Despite tremendous success in recent years, machine learning remains a delicate technology. It can take dozens of experts to train, calibrate, and maintain a single machine learning pipeline. More troubling, in both scientific and industrial applications, it is never clear how a machine learning system will truly perform on unseen data until the model goes live in a mission critical environment. In order to make machine learning more robust, several important questions must be addressed:
{\bf Robust methods for optimization:} (Note this is in stark contrast to robust optimization, which is about modeling, not about methods). While the theoretical study of optimization has largely focused on ``faster is better'' (along with the precise characterization of rates of convergence), it is often the case that practical considerations (including noise tolerance, parallelizability and communication constraints, asynchronous updating) make such improvements moot (e.g. the theoretically fastest methods such as ``acceleration'' are brittle in practice, for a variety of reasons). Can we provide scalable optimization procedures, which are provably accurate when taking into account modern considerations such as noise tolerance and parallelization with realistic communication models? Furthermore, can we also provide better procedures for non-convex optimization, both provably and in practice? Non-convex optimization procedures are widely used in deep learning, and effective parallel algorithms remain elusive for these methods.
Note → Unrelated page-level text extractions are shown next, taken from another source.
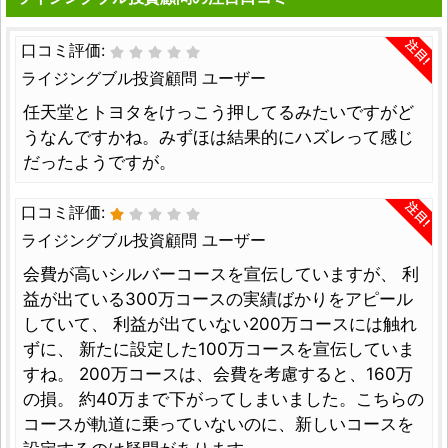
注目!
口コミ評価:
ライジングブル投資顧問 ユーザー
任天堂とトヨタをけっこう押してるみたいですがど
うなんですかね。みずほは結果的にハズレって感じ
だったようですが。
注目!
口コミ評価:
ライジングブル投資顧問 ユーザー
会費が高いシルバーコースを宣伝していますが、 利
益が出ている300万コースの実績ばかりをアピール
していて、 利益が出ていない200万コースには触れ
ずに、 新たに設定した100万コースを宣伝していま
すね。 200万コースは、会費を考慮すると、160万
の損。 約40万まで下がってしまいました。こちらの
コースが軌道に乗っていないのに、新しいコースを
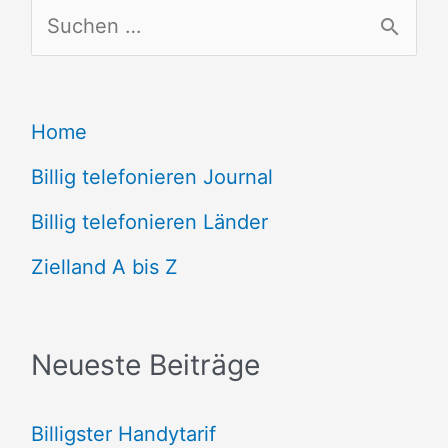
S
u
c
Home
h
e
Billig telefonieren Journal
n
Billig telefonieren Länder
n
Zielland A bis Z
a
c
Neueste Beiträge
h
:
Billigster Handytarif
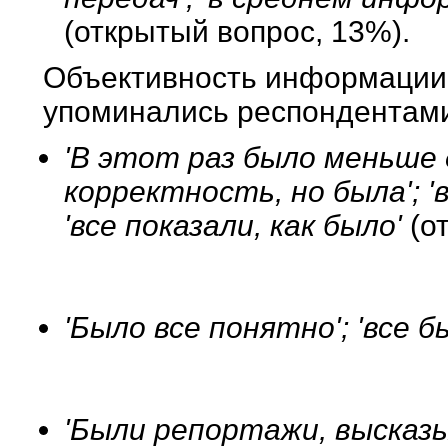
(открытый вопрос, 13%).
Объективность информации,
упоминались респондентами
'В этот раз было меньше 
корректность, но была'; '
'все показали, как было'
(о
'Было все понятно'; 'все 
'Были репортажи, высказы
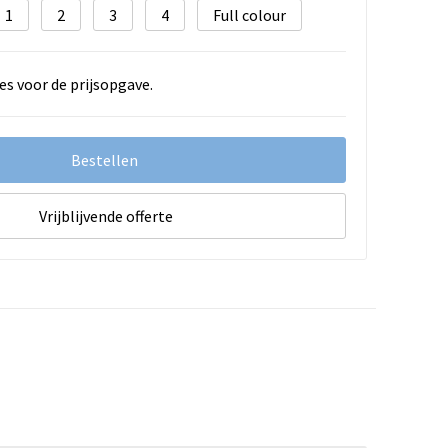
1
2
3
4
Full colour
es voor de prijsopgave.
Bestellen
Vrijblijvende offerte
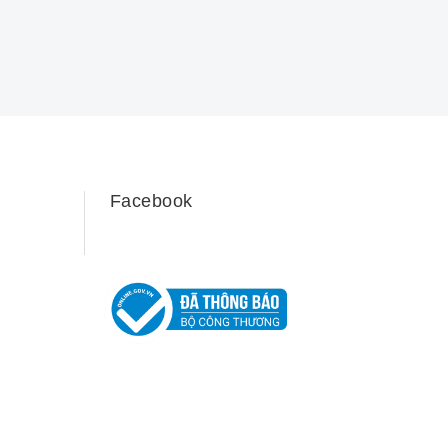
Facebook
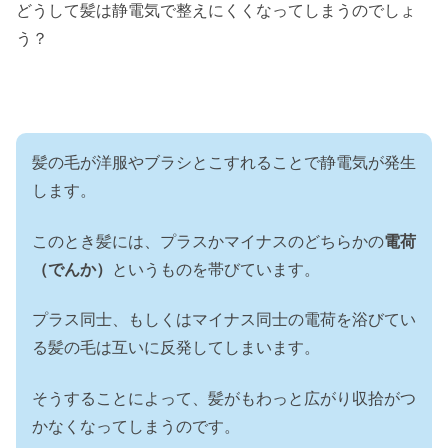
どうして髪は静電気で整えにくくなってしまうのでしょ
う？
髪の毛が洋服やブラシとこすれることで静電気が発生
します。
このとき髪には、プラスかマイナスのどちらかの
電荷
（でんか）
というものを帯びています。
プラス同士、もしくはマイナス同士の電荷を浴びてい
る髪の毛は互いに反発してしまいます。
そうすることによって、髪がもわっと広がり収拾がつ
かなくなってしまうのです。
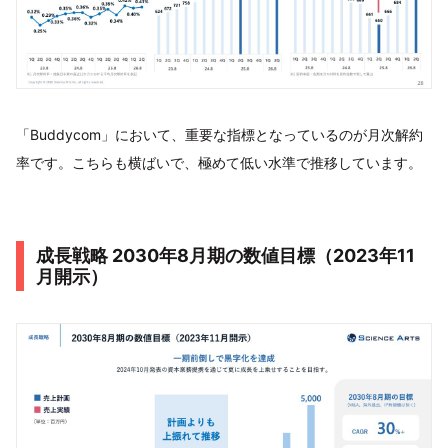
「Buddycom」において、重要な指標となっているのが月次解約
率です。こちらも横ばいで、極めて低い水準で推移しています。
成長戦略 2030年8月期の数値目標（2023年11
月開示）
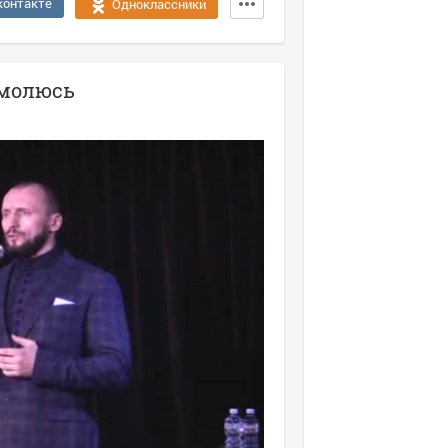
контакте
Одноклассники
омолюсь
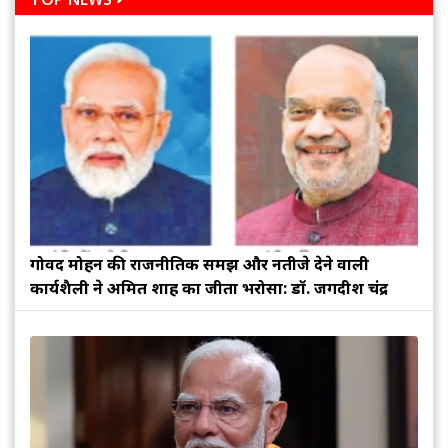
गोविंद मोहन की राजनीतिक समझ और नतीजे देने वाली
कार्यशैली ने अमित शाह का जीता भरोसा: डॉ. जगदीश चंद्र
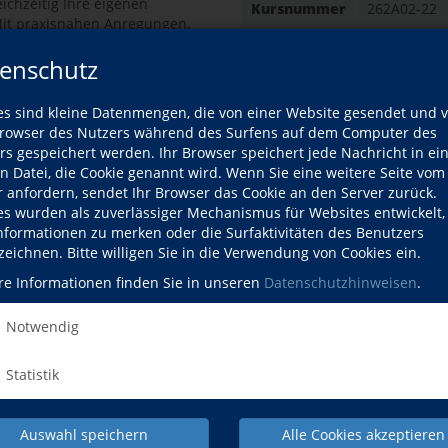
ichzeitig Ihre eigenen
Kursnummer
262A02-22
Mit praxisnahen Anregungen,
ichtigkeit entsteht Raum für
Dozentin
Melanie R
enschutz
Datum
Donnerstag,
leiten und ihm zugleich zutrauen
es sind kleine Datenmengen, die von einer Website gesendet und 
Gebühr
12,00 EUR
owser des Nutzers während des Surfens auf dem Computer des
rs gespeichert werden. Ihr Browser speichert jede Nachricht in ei
en Datei, die Cookie genannt wird. Wenn Sie eine weitere Seite vom
Ort
Oberurse
r anfordern, sendet Ihr Browser das Cookie an den Server zurück.
Straße 
es wurden als zuverlässiger Mechanismus für Websites entwickelt
Oberhöch
Informationen zu merken oder die Surfaktivitäten des Benutzers
61440 Ob
zeichnen. Bitte willigen Sie in die Verwendung von Cookies ein.
nie Richter
Raum 1.
Dozentin
re Informationen finden Sie in unseren
Datenschutzhinweisen
.
ozentinnenprofil
Kursdetails drucken
Notwendig
urse dieser Dozentin
Statistik
Kursort
Auswahl speichern
Alle Cookies akzeptieren
Hier klicken, 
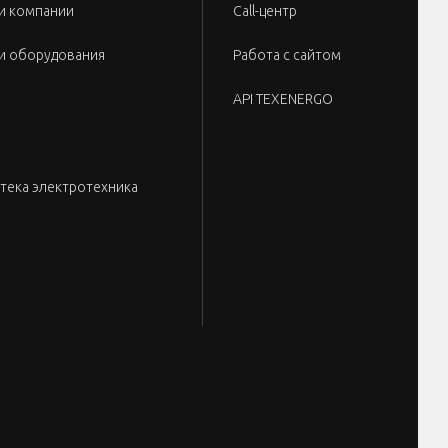
и компании
Call-центр
и оборудования
Работа с сайтом
API TEXENERGO
тека электротехника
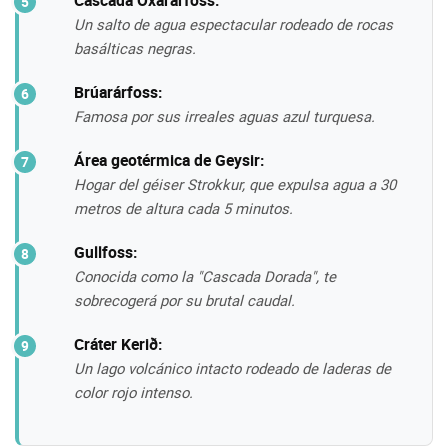
Un salto de agua espectacular rodeado de rocas
basálticas negras.
Brúarárfoss:
Famosa por sus irreales aguas azul turquesa.
Área geotérmica de Geysir:
Hogar del géiser Strokkur, que expulsa agua a 30
metros de altura cada 5 minutos.
Gullfoss:
Conocida como la "Cascada Dorada", te
sobrecogerá por su brutal caudal.
Cráter Kerið:
Un lago volcánico intacto rodeado de laderas de
color rojo intenso.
{\bf Modeling uncertainty:} In order to make reliable real-time decisions, we must understand how a machine learning system will perform when it is released in the wild. It is critical that the models are designed to be robust to perturbations that are not in the training data. In controls, this sort of uncertainty is managed at design time: a worst-case uncertainty is place in the loop with the controller and the controller is optimized to reject these unknown disturbances. For machine learning rather than such worst-case approaches, we lean on randomness and hope the unseen data is identically distributed to that in our laboratory. Adapting the techniques from robust control, is it possible to train machine-learning systems to perform at a high level, yet be robust to unforeseen aberrations in the real world data? How can we model such uncertainty to not overly reduce performance? And can we design adaptivity into our learning systems so that they can correct for changes in data distributions after they have been released?
{\bf Data-driven Dynamics:} What is the appropriate granularity to incorporate fresh data into machine learning models? In order to incorporate this fresh data, we must understand how time-varying models affect performance and reliability. In machine learning, dynamics are typically integrated into models as an afterthought, not in a principled way. For example, in recurrent neural networks, dynamical systems are unrolled and treated as feed-forward models. Furthermore, as models interact with the world they affect the data they see in the future reinforcing biases in a closed feedback cycle~\cite{Li10, Bottou13}. The fundamental notions of feedback, stability, and sensitivity are not considered. On the other hand, tools from dynamical systems rely on well-prescribed differential/difference equations models. Our understanding of how to identify non-parametric, nonlinear dynamical systems is limited. How can we bridge the gap between the statistical tools of machine learning with the dynamics-centered techniques from control theory?